Build Timing Messages

Along with build completion message, we introduced build timing messages. When Engine builds clients bundles, it does multiple step compilation to work on different part of the bundle at the same time.

fusion-cli now prints timings on both completion message and in each build step with step name. Client developers can now pin point which part of their bundle builds taking longer, and take specific actions to optimize build time.

Build steps

The steps below are all possible build timing outputs you may see in your command line.

Tip

Not all steps are required or have to run in your build; you may see a combination of some of these steps in your build process.

Build step name

What it means

What to expect

bundle-[js | hbs | jsx]-output-types

Compilation of output types

Each output type automatically becomes an entrypoint within the webpack config, so that the output can be optimized to only include components specific to that output type. Compilation performance (build speed) directly correlates with the number of output types in your bundle.

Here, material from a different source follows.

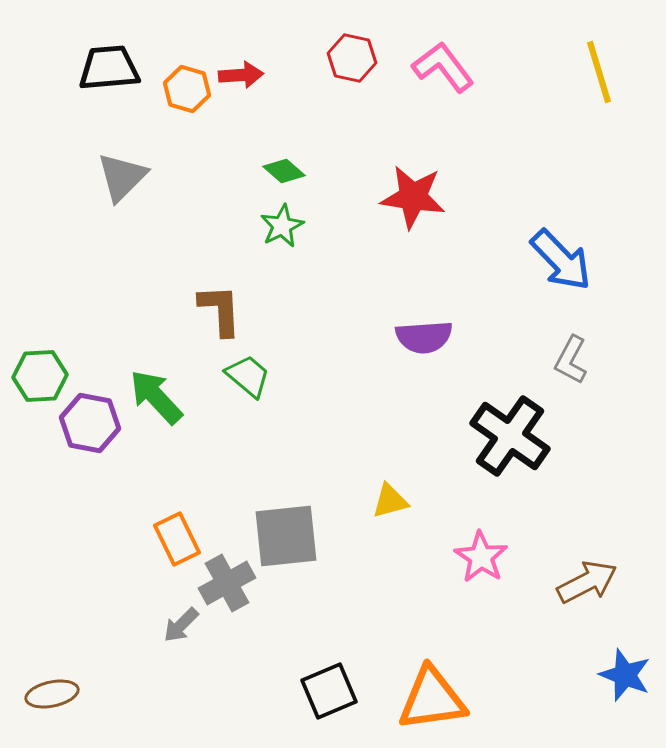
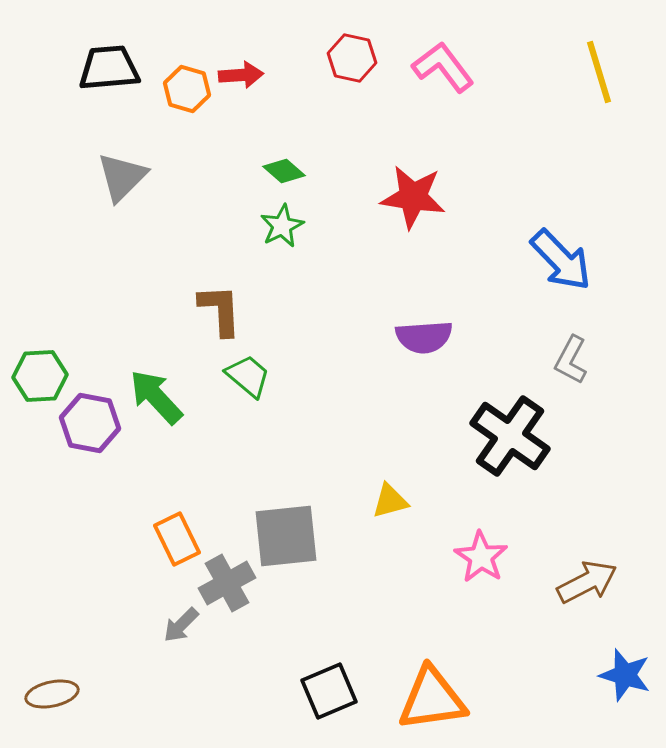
blue star: rotated 4 degrees counterclockwise
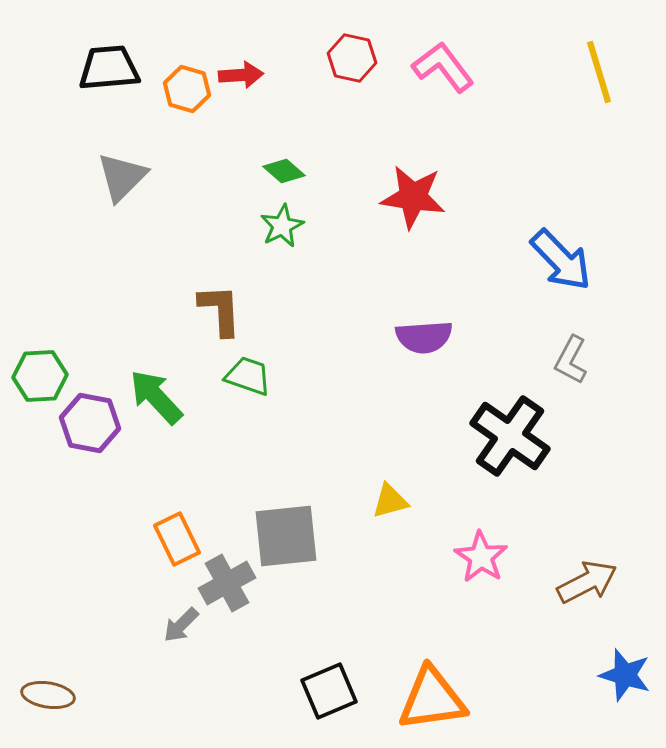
green trapezoid: rotated 21 degrees counterclockwise
brown ellipse: moved 4 px left, 1 px down; rotated 21 degrees clockwise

When using multiple output types, you can optimize your build by using the fallback property to ensure that components are not unnecessarily included in your output types.

bundle-[js | hbs | jsx]-combinations-server

Compilation of the server-side components (layouts, features, chains)

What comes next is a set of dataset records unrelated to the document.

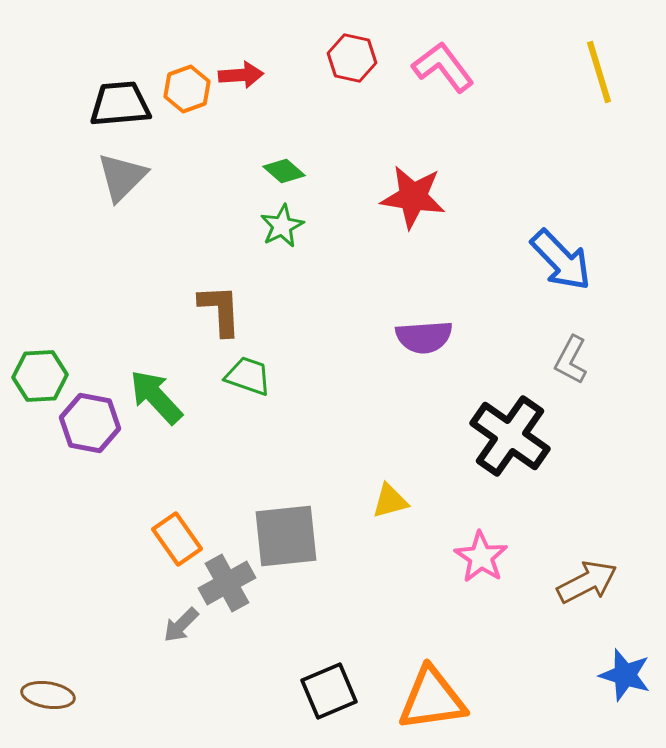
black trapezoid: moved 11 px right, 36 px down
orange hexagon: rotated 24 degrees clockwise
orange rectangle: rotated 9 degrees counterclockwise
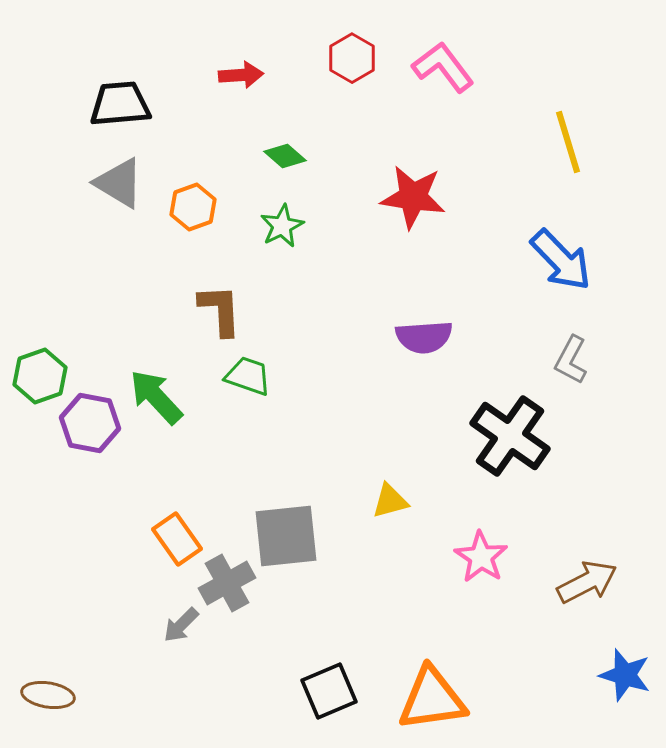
red hexagon: rotated 18 degrees clockwise
yellow line: moved 31 px left, 70 px down
orange hexagon: moved 6 px right, 118 px down
green diamond: moved 1 px right, 15 px up
gray triangle: moved 3 px left, 6 px down; rotated 44 degrees counterclockwise
green hexagon: rotated 16 degrees counterclockwise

This build step contains every component in the bundle and is likely to be the longest running webpack step.

bundle-jsx-combinations-client

Compilation of the client-side React bundle that is shipped to the browser

This build step is a subset of the server-side compilation, as static components will not be included in the client-side JS.

bundle-content-schemas

Compilation of content schemas

Fairly quick build time.

bundle-content-sources

Compilation of content sources

Fairly quick build time.

bundle-environment

Compilation for environment variables set within the bundle

Fairly quick build time.

bundle-i18n

Compilation for internationalization on components within the bundle

Fairly quick build time.

bundle-site-properties

Compilation for site properties within the bundle

Fairly quick build time.

bundle-styles

CSS compilation of styles within the bundle

Build time is dependent on the complexity of CSS within the bundle.

theme-properties

Only used by Themes 1.x.

N/A unless using Themes 1.x. Fairly quick build time.

engine-libraries

Engine-specific dependencies (admin.js, polyfill.js, preview.js, and react.js) to enable functionality within PageBuilder Editor.

Fairly quick build time.

How towork with large log output, to search and filter it?

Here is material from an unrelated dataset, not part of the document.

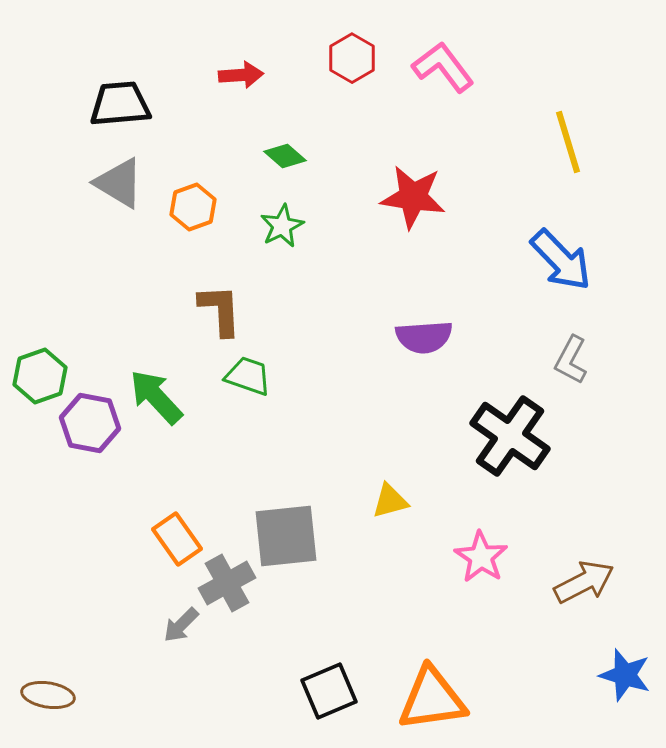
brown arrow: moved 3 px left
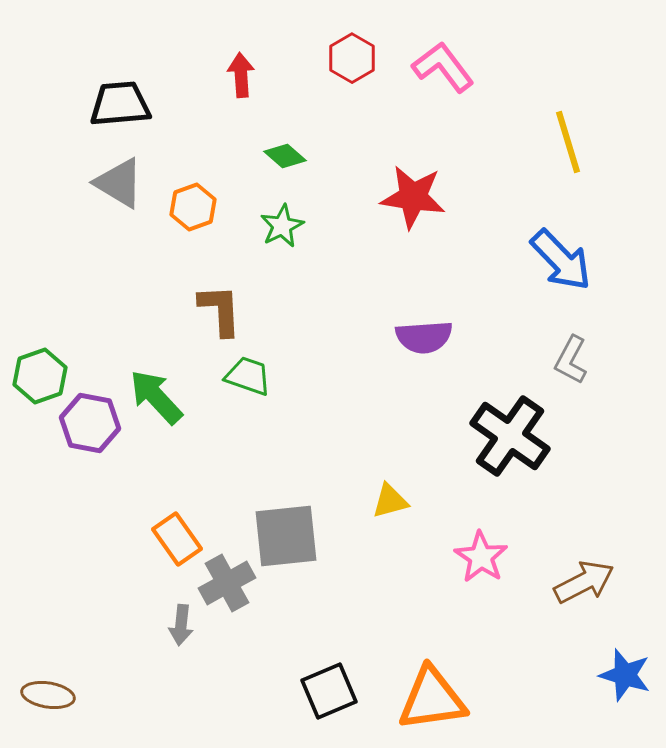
red arrow: rotated 90 degrees counterclockwise
gray arrow: rotated 39 degrees counterclockwise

When working with Engine in your local development environment, it's important to watch and monitor your engine logs. Engine command line tool: fusion-cli will output. not only engine logs but also other docker containers outputs. These services altogether are orchestrated together to run engine locally. Depending on what your code does, these services output can be crowded and it can be difficult to navigate between them. There is a simple way to focus on just engine logs and be able to filter them with a regular expression search.

We suggest using a tool like dozzle that runs as a minimal, separate app in an additional container aside of your engine containers. Dozzle is a simple web application watch your docker logs (not just engine, but all running containers logs) and provide an easy web interface to work with.

Run dozzle with a simple command:

docker run --name dozzle -d --volume=/var/run/docker.sock:/var/run/docker.sock -p 8686:8080 amir20/dozzle:latest

Then open http://localhost:8686 in your browser.

Now you can select fusion-engine container to see all of engine, your console.log statements and more.

If you enabled debugging mode for fusion events, you can filter them and see events like server-side-render failures, content source calls, timing of content source executions, fusion-cache read and writes.

rId21.jpg

Being able to navigate your engine logs and filter them in dozzle can improve your troubleshooting process and debug issues faster.